Model scope and structural boundaries. This simulation isolates the minimal structure sufficient to produce proxy decoupling: an optimization objective without a stopping condition, modeling capacity that erodes under optimization pressure, and a feedback loop between the two. Within this simulation's minimal structure and exposed parameter space, collapse is robust once the full erosion/recovery balance enters the degraded-depth regime and no correction changes the trajectory. The displayed cwThresh is a structural indicator, not a sharp theorem-level threshold. This is a statement about the toy's defined model class, not a closed claim about the full framework: the formal absorbing-state equivalence between V(t) collapse and substrate collapse remains open [OP2]. Within these equations, a proxy objective without an internal correction or halting condition can destroy the evaluative capacity it depends on under sufficient optimization pressure. No additional mechanisms are required within this structure; the failure arises from the interaction of optimization pressure and imperfect representation alone.

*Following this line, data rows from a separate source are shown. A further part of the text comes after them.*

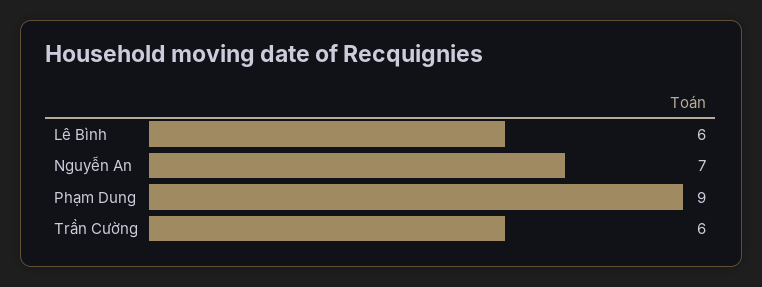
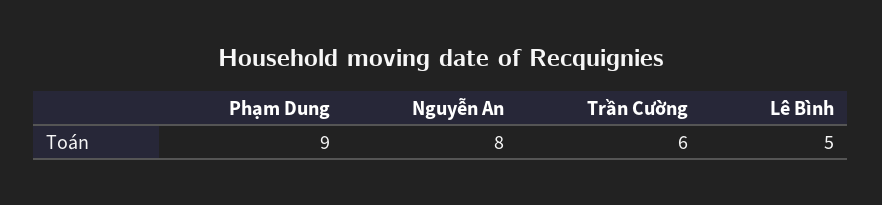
  {
-   "Lê Bình": 6,
+   "Lê Bình": 5,
-   "Nguyễn An": 7,
+   "Nguyễn An": 8,
    "Phạm Dung": 9,
    "Trần Cường": 6
  }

Three phenomena the article addresses are outside this scope by design. Sufficiency failure dynamics: the second failure mode — optimization continuing past gradient resolution, disturbing restorative states through saturation rather than proxy pursuit — is not directly simulated here. Both directions are treated as V(t)-degrading feedback patterns, but only proxy decoupling is directly simulated here. Different mechanisms; parallel structural pressure — formal absorbing-state equivalence remains open under OP2. Whether proxy-decoupling collapse and substrate collapse share the same formal absorbing-state properties is the series' central open problem [OP2]; this simulation illustrates the analogous feedback structure, not the resolved equivalence. Its structural precondition (an objective without an internally representable stopping condition) is present here; the correction mechanism makes the same architectural distinction (detecting degradation ≠ representing completion). The saturation mechanism, dynamic range clipping, refractory period, and path-asymmetry of recovery require different instrumentation. Hysteresis: the article establishes that the path out of degraded V(t) requires something structurally different from reversing the path in. The correction mechanism here is partially reversible by design; full hysteresis requires a refractory period structure this toy does not model. Multi-agent dynamics: the framework identifies as a natural extension the coordination challenges when multiple agents disagree about what constitutes gradient resolution. This simulation is a strict single-agent baseline. Multi-agent extensions are expected to add pressure rather than remove it: competitive pressure can accelerate the dynamics, and coordination failures under shared V introduce additional pathways toward the same degraded regime. This toy does not model those extensions directly. The structural analog overlay is a mapping, not a proof of isomorphism — the Technical Companion provides the formal sketch.
Connection to RLHF (Article 2 §"What RLHF does and doesn't do"). In Article 2's application to RLHF: P(t) in this simulation corresponds to the expressed preference signal RLHF optimizes; V(t) corresponds to the underlying capacity expressed preference is supposed to track. The structural claim is that under sufficient optimization pressure, the gap between P and V grows in the direction of the optimization — the system finds and exploits the divergence between what evaluators say they prefer in the moment and what actually preserves their capacity for preferred states over time. The RLHF preset illustrates parameter values consistent with this dynamic (high α, high κ encoding preference-signal self-amplification, low D₀ encoding absence of a proxy-divergence detection mechanism). This is an illustrative structural pattern, not an empirical placement of any system. Article 2's RLHF critique has two directions: this simulation directly models the proxy decoupling direction. The sufficiency failure direction — completion recognition present as a representational capacity without governing default policy — is not modeled here. That direction requires separate instrumentation and is the subject of the controlled replication described in Article 2 footnote 2 and the Alignment Measurement Protocol.